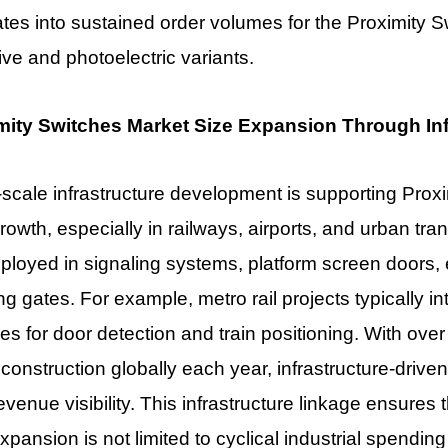
ates into sustained order volumes for the Proximity 
ive and photoelectric variants.
mity Switches Market Size Expansion Through In
scale infrastructure development is supporting
Proxi
rowth, especially in railways, airports, and urban tra
ployed in signaling systems, platform screen doors,
ing gates. For example, metro rail projects typically 
es for door detection and train positioning. With over
construction globally each year, infrastructure-driv
evenue visibility. This infrastructure linkage ensures
xpansion is not limited to cyclical industrial spending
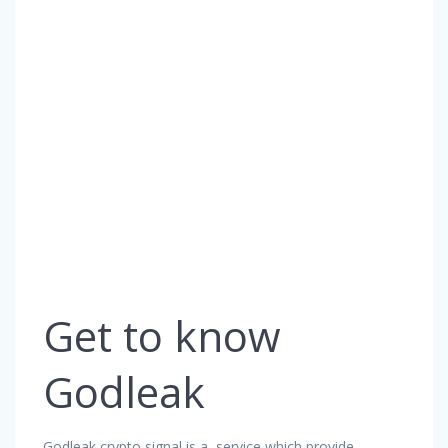
Get to know
Godleak
Godleak crypto signal is a service which provide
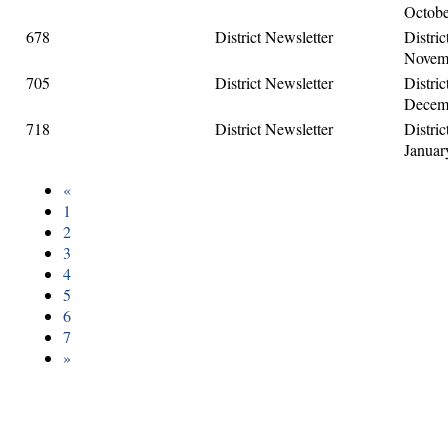
Octobe
678
District Newsletter
Distric
Novemb
705
District Newsletter
Distric
Decemb
718
District Newsletter
Distric
Januar
«
1
2
3
4
5
6
7
»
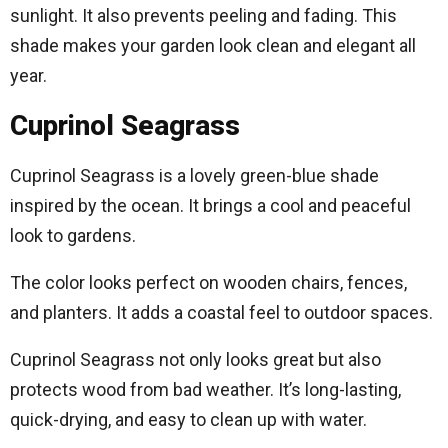
sunlight. It also prevents peeling and fading. This
shade makes your garden look clean and elegant all
year.
Cuprinol Seagrass
Cuprinol Seagrass is a lovely green-blue shade
inspired by the ocean. It brings a cool and peaceful
look to gardens.
The color looks perfect on wooden chairs, fences,
and planters. It adds a coastal feel to outdoor spaces.
Cuprinol Seagrass not only looks great but also
protects wood from bad weather. It’s long-lasting,
quick-drying, and easy to clean up with water.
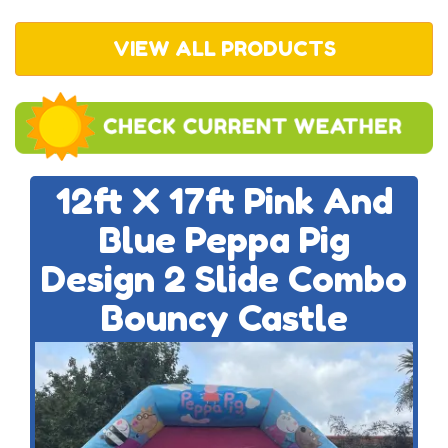
VIEW ALL PRODUCTS
12ft X 17ft Pink And
Blue Peppa Pig
Design 2 Slide Combo
Bouncy Castle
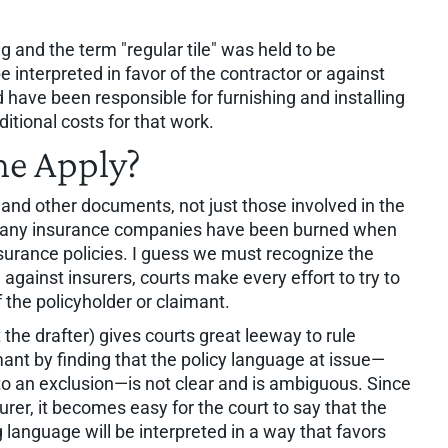
g and the term "regular tile" was held to be
interpreted in favor of the contractor or against
d have been responsible for furnishing and installing
itional costs for that work.
ne Apply?
s and other documents, not just those involved in the
, many insurance companies have been burned when
insurance policies. I guess we must recognize the
against insurers, courts make every effort to try to
f the policyholder or claimant.
 the drafter) gives courts great leeway to rule
mant by finding that the policy language at issue—
 to an exclusion—is not clear and is ambiguous. Since
surer, it becomes easy for the court to say that the
 language will be interpreted in a way that favors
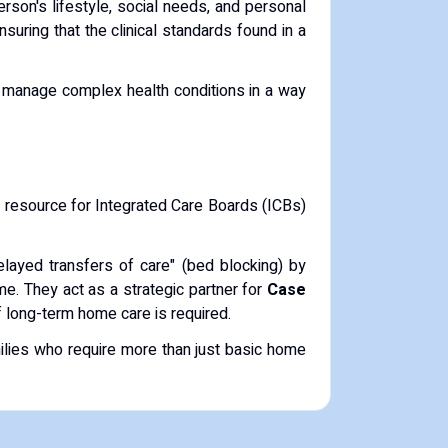
rson's lifestyle, social needs, and personal
uring that the clinical standards found in a
o manage complex health conditions in a way
st resource for Integrated Care Boards (ICBs)
delayed transfers of care" (bed blocking) by
me. They act as a strategic partner for
Case
of long-term home care is required.
ilies who require more than just basic home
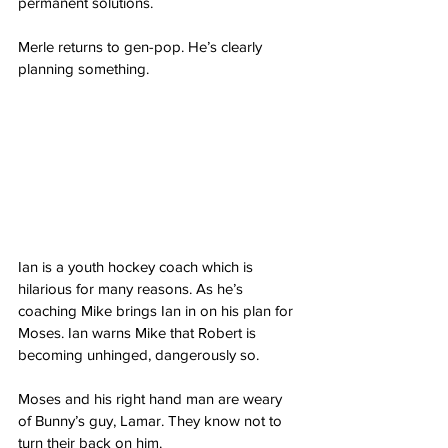
permanent solutions.
Merle returns to gen-pop. He’s clearly 
planning something. 
Ian is a youth hockey coach which is 
hilarious for many reasons. As he’s 
coaching Mike brings Ian in on his plan for 
Moses. Ian warns Mike that Robert is 
becoming unhinged, dangerously so. 
Moses and his right hand man are weary 
of Bunny’s guy, Lamar. They know not to 
turn their back on him. 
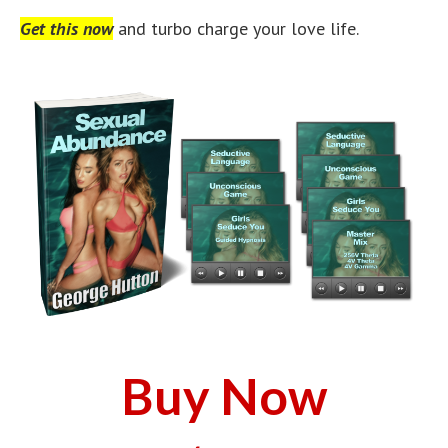
Get this now
and turbo charge your love life.
Buy Now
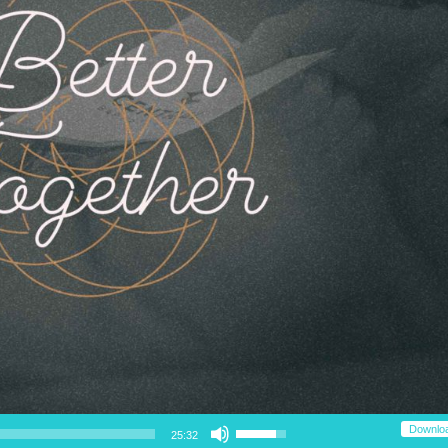
Use Up/Down Arrow keys to increase or decrease volume.
Downlo
25:32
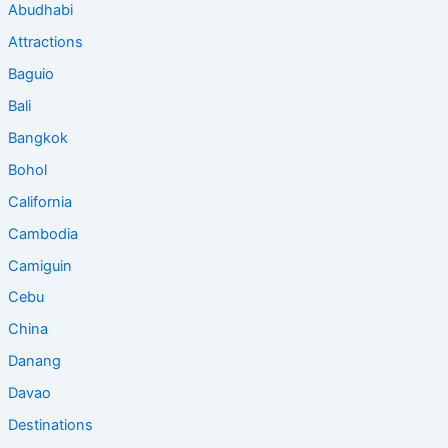
Abudhabi
Attractions
Baguio
Bali
Bangkok
Bohol
California
Cambodia
Camiguin
Cebu
China
Danang
Davao
Destinations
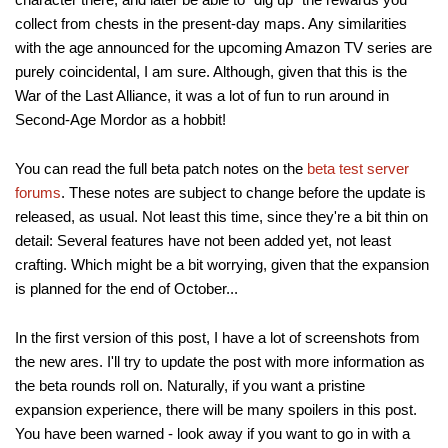
collect from chests in the present-day maps. Any similarities
with the age announced for the upcoming Amazon TV series are
purely coincidental, I am sure. Although, given that this is the
War of the Last Alliance, it was a lot of fun to run around in
Second-Age Mordor as a hobbit!
You can read the full beta patch notes on the
beta test server
forums
. These notes are subject to change before the update is
released, as usual. Not least this time, since they're a bit thin on
detail: Several features have not been added yet, not least
crafting. Which might be a bit worrying, given that the expansion
is planned for the end of October...
In the first version of this post, I have a lot of screenshots from
the new ares. I'll try to update the post with more information as
the beta rounds roll on. Naturally, if you want a pristine
expansion experience, there will be many spoilers in this post.
You have been warned - look away if you want to go in with a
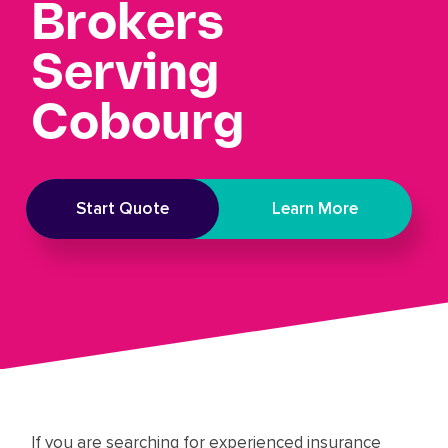
Brokers
Serving
Cobourg
Start Quote
Learn More
If you are searching for experienced insurance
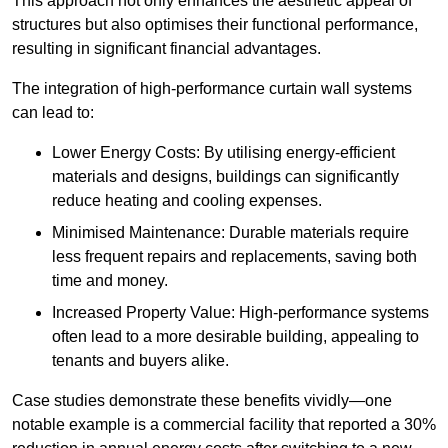
This approach not only enhances the aesthetic appeal of
structures but also optimises their functional performance,
resulting in significant financial advantages.
The integration of high-performance curtain wall systems
can lead to:
Lower Energy Costs: By utilising energy-efficient
materials and designs, buildings can significantly
reduce heating and cooling expenses.
Minimised Maintenance: Durable materials require
less frequent repairs and replacements, saving both
time and money.
Increased Property Value: High-performance systems
often lead to a more desirable building, appealing to
tenants and buyers alike.
Case studies demonstrate these benefits vividly—one
notable example is a commercial facility that reported a 30%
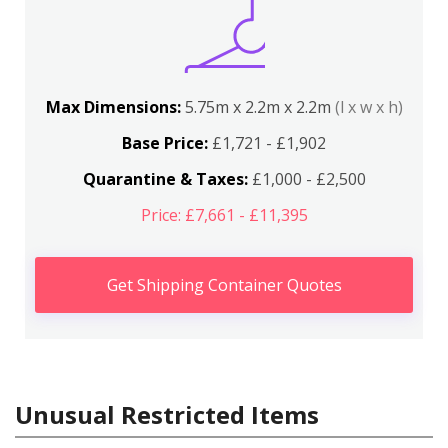
Max Dimensions:
5.75m x 2.2m x 2.2m
(l x w x h)
Base Price:
£1,721 - £1,902
Quarantine & Taxes:
£1,000 - £2,500
Price: £7,661 - £11,395
Get Shipping Container Quotes
Unusual Restricted Items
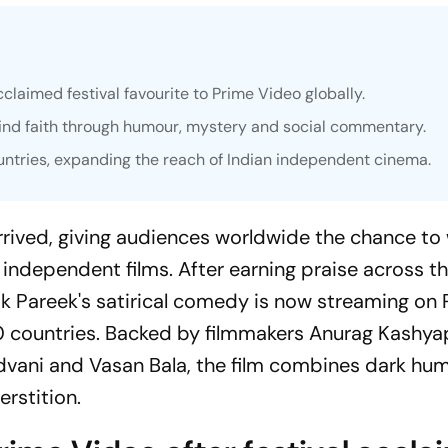
claimed festival favourite to Prime Video globally.
lind faith through humour, mystery and social commentary.
ntries, expanding the reach of Indian independent cinema.
arrived, giving audiences worldwide the chance to
 independent films. After earning praise across t
twik Pareek's satirical comedy is now streaming on
0 countries. Backed by filmmakers Anurag Kashya
dvani and Vasan Bala, the film combines dark hu
erstition.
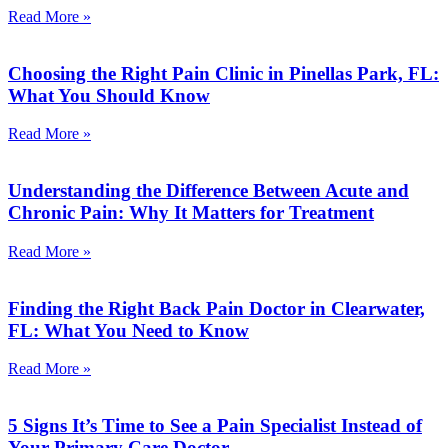
Read More »
Choosing the Right Pain Clinic in Pinellas Park, FL:
What You Should Know
Read More »
Understanding the Difference Between Acute and
Chronic Pain: Why It Matters for Treatment
Read More »
Finding the Right Back Pain Doctor in Clearwater,
FL: What You Need to Know
Read More »
5 Signs It’s Time to See a Pain Specialist Instead of
Your Primary Care Doctor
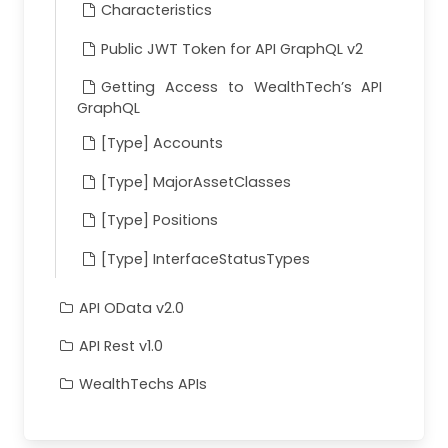
Characteristics
Public JWT Token for API GraphQL v2
Getting Access to WealthTech’s API
GraphQL
[Type] Accounts
[Type] MajorAssetClasses
[Type] Positions
[Type] InterfaceStatusTypes
API OData v2.0
API Rest v1.0
WealthTechs APIs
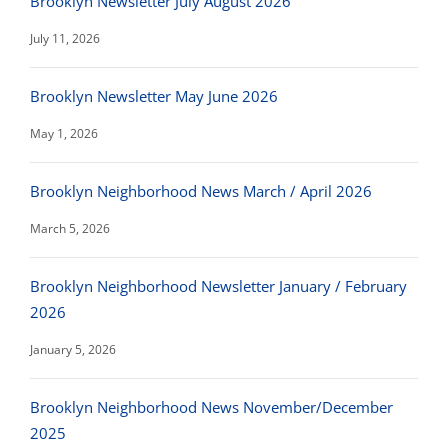
Brooklyn Newsletter July August 2026
July 11, 2026
Brooklyn Newsletter May June 2026
May 1, 2026
Brooklyn Neighborhood News March / April 2026
March 5, 2026
Brooklyn Neighborhood Newsletter January / February
2026
January 5, 2026
Brooklyn Neighborhood News November/December
2025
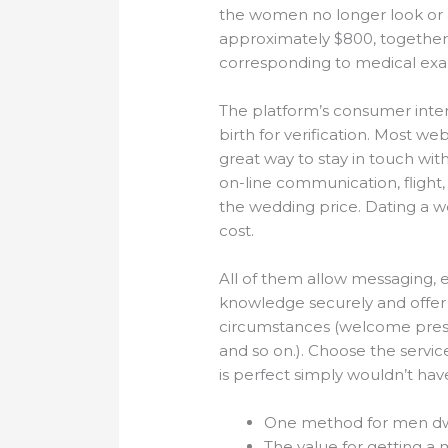
the women no longer look or a
approximately $800, together 
corresponding to medical exa
The platform’s consumer inter
birth for verification. Most w
great way to stay in touch wit
on-line communication, fligh
the wedding price. Dating a wo
cost.
All of them allow messaging, e
knowledge securely and offer
circumstances (welcome presen
and so on.). Choose the servi
is perfect simply wouldn’t have
One method for men dwell
The value for getting a m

Problem description » Reproduce the listing above word for word, from its first line up to and including the line with "xpansion is not". Leave the pictures out of your answer.

Response box »
ates into sustained order volumes for the Proximity 
ive and photoelectric variants.
mity Switches Market Size Expansion Through In
scale infrastructure development is supporting
Proxi
rowth, especially in railways, airports, and urban tra
ployed in signaling systems, platform screen doors,
ing gates. For example, metro rail projects typically 
es for door detection and train positioning. With over
construction globally each year, infrastructure-driv
evenue visibility. This infrastructure linkage ensures
xpansion is not limited to cyclical industrial spending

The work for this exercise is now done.